Copy out the items verbatim, from the first line through the line that contains "[v(-6.08, 48.55) *", including that line.
________
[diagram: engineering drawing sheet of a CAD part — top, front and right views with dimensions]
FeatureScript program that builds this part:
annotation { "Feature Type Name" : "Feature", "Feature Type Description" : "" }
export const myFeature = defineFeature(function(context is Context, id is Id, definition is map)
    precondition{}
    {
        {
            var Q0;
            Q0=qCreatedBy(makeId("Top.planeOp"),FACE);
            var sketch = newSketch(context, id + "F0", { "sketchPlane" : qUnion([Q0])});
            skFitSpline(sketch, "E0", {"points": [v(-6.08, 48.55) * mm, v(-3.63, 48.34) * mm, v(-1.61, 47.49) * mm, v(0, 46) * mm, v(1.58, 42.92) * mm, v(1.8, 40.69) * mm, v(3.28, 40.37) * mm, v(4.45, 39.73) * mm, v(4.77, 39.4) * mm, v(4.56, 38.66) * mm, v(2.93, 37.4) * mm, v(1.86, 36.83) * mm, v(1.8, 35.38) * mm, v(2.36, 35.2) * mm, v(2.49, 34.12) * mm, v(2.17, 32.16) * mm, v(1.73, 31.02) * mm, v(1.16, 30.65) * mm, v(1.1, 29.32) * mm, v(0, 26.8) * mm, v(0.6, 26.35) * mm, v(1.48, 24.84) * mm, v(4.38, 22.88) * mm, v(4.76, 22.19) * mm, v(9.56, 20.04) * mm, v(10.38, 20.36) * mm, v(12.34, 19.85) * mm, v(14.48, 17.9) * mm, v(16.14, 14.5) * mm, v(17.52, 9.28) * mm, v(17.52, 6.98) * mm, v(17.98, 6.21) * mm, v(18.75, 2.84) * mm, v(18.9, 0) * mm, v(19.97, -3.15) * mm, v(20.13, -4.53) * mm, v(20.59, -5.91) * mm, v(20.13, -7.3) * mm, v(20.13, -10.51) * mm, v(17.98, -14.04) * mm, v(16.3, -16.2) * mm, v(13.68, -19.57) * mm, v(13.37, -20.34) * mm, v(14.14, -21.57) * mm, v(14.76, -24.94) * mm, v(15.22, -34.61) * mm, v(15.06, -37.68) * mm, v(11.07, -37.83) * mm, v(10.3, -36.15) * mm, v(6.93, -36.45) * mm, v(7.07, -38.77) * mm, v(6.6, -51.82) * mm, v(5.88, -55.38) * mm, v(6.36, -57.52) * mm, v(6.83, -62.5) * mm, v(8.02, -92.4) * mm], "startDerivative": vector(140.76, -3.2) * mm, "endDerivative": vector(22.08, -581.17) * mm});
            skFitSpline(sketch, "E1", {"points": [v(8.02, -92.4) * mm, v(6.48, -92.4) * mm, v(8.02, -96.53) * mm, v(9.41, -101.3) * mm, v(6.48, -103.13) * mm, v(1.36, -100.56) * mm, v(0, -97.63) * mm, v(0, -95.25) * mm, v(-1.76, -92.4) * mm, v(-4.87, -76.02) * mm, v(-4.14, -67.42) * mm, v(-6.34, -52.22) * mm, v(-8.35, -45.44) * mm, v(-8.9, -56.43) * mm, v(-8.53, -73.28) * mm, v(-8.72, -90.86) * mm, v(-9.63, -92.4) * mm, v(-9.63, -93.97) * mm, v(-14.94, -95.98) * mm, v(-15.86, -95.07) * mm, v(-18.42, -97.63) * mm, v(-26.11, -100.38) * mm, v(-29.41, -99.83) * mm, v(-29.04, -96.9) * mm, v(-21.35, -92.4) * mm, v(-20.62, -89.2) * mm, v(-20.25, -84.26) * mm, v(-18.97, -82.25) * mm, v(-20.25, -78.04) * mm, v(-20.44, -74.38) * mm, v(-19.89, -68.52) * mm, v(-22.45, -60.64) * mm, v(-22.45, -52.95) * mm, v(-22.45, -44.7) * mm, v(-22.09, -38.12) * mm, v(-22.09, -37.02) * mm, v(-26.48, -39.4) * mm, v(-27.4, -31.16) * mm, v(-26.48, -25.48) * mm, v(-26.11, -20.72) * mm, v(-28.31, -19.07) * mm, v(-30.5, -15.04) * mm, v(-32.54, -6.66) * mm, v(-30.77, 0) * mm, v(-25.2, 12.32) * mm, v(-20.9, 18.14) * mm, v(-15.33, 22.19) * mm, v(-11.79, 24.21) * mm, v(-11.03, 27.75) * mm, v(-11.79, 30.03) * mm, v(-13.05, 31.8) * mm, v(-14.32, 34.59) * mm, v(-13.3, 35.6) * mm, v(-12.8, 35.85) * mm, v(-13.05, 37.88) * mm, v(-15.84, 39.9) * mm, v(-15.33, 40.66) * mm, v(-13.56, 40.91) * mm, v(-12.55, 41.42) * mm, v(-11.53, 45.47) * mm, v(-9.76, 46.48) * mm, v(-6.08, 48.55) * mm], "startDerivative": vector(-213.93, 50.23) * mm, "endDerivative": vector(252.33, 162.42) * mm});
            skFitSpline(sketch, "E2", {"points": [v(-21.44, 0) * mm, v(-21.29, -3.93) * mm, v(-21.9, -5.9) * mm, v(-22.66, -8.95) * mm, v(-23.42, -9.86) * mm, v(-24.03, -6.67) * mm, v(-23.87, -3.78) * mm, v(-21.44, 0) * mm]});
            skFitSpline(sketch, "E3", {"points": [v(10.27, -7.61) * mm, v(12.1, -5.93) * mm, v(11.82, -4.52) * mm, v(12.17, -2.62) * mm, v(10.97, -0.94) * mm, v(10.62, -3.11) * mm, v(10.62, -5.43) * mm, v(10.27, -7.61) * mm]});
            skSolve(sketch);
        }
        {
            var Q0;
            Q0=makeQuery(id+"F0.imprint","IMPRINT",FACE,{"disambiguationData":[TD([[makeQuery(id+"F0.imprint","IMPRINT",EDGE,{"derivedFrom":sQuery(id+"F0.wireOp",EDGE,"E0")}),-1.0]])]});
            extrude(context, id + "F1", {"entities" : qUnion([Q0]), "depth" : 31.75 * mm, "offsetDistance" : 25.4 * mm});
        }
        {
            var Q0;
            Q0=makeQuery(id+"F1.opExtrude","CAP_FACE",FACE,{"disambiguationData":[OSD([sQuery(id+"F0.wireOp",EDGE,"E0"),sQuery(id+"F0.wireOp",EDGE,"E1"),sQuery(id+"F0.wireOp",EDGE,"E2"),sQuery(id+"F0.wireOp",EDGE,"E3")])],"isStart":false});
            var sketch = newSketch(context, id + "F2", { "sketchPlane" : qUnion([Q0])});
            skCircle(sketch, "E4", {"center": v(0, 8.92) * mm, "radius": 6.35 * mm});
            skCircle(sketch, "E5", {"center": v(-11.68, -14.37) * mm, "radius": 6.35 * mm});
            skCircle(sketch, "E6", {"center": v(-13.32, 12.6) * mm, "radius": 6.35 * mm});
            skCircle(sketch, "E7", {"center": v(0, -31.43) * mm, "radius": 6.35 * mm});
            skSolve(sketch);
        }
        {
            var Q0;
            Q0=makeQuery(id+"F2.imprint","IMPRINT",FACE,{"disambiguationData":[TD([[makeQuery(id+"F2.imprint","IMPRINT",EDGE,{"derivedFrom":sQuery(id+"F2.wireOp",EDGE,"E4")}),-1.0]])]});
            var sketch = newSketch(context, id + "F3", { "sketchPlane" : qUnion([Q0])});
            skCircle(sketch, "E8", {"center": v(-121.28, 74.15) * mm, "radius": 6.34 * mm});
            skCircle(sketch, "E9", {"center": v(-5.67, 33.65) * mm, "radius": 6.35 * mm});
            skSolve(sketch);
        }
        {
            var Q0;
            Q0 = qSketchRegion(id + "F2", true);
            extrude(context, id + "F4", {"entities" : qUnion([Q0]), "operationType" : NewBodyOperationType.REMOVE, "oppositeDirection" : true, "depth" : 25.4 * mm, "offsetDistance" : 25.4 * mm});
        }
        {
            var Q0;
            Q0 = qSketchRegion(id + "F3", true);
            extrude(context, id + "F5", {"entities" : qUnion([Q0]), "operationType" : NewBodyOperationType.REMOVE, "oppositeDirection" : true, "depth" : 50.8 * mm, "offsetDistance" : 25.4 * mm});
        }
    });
________
[Exercise output]
[diagram: engineering drawing sheet of a CAD part — top, front and right views with dimensions]
FeatureScript program that builds this part:
annotation { "Feature Type Name" : "Feature", "Feature Type Description" : "" }
export const myFeature = defineFeature(function(context is Context, id is Id, definition is map)
    precondition{}
    {
        {
            var Q0;
            Q0=qCreatedBy(makeId("Top.planeOp"),FACE);
            var sketch = newSketch(context, id + "F0", { "sketchPlane" : qUnion([Q0])});
            skFitSpline(sketch, "E0", {"points": [v(-6.08, 48.55) * mm, v(-3.63, 48.34) * mm, v(-1.61, 47.49) * mm, v(0, 46) * mm, v(1.58, 42.92) * mm, v(1.8, 40.69) * mm, v(3.28, 40.37) * mm, v(4.45, 39.73) * mm, v(4.77, 39.4) * mm, v(4.56, 38.66) * mm, v(2.93, 37.4) * mm, v(1.86, 36.83) * mm, v(1.8, 35.38) * mm, v(2.36, 35.2) * mm, v(2.49, 34.12) * mm, v(2.17, 32.16) * mm, v(1.73, 31.02) * mm, v(1.16, 30.65) * mm, v(1.1, 29.32) * mm, v(0, 26.8) * mm, v(0.6, 26.35) * mm, v(1.48, 24.84) * mm, v(4.38, 22.88) * mm, v(4.76, 22.19) * mm, v(9.56, 20.04) * mm, v(10.38, 20.36) * mm, v(12.34, 19.85) * mm, v(14.48, 17.9) * mm, v(16.14, 14.5) * mm, v(17.52, 9.28) * mm, v(17.52, 6.98) * mm, v(17.98, 6.21) * mm, v(18.75, 2.84) * mm, v(18.9, 0) * mm, v(19.97, -3.15) * mm, v(20.13, -4.53) * mm, v(20.59, -5.91) * mm, v(20.13, -7.3) * mm, v(20.13, -10.51) * mm, v(17.98, -14.04) * mm, v(16.3, -16.2) * mm, v(13.68, -19.57) * mm, v(13.37, -20.34) * mm, v(14.14, -21.57) * mm, v(14.76, -24.94) * mm, v(15.22, -34.61) * mm, v(15.06, -37.68) * mm, v(11.07, -37.83) * mm, v(10.3, -36.15) * mm, v(6.93, -36.45) * mm, v(7.07, -38.77) * mm, v(6.6, -51.82) * mm, v(5.88, -55.38) * mm, v(6.36, -57.52) * mm, v(6.83, -62.5) * mm, v(8.02, -92.4) * mm], "startDerivative": vector(140.76, -3.2) * mm, "endDerivative": vector(22.08, -581.17) * mm});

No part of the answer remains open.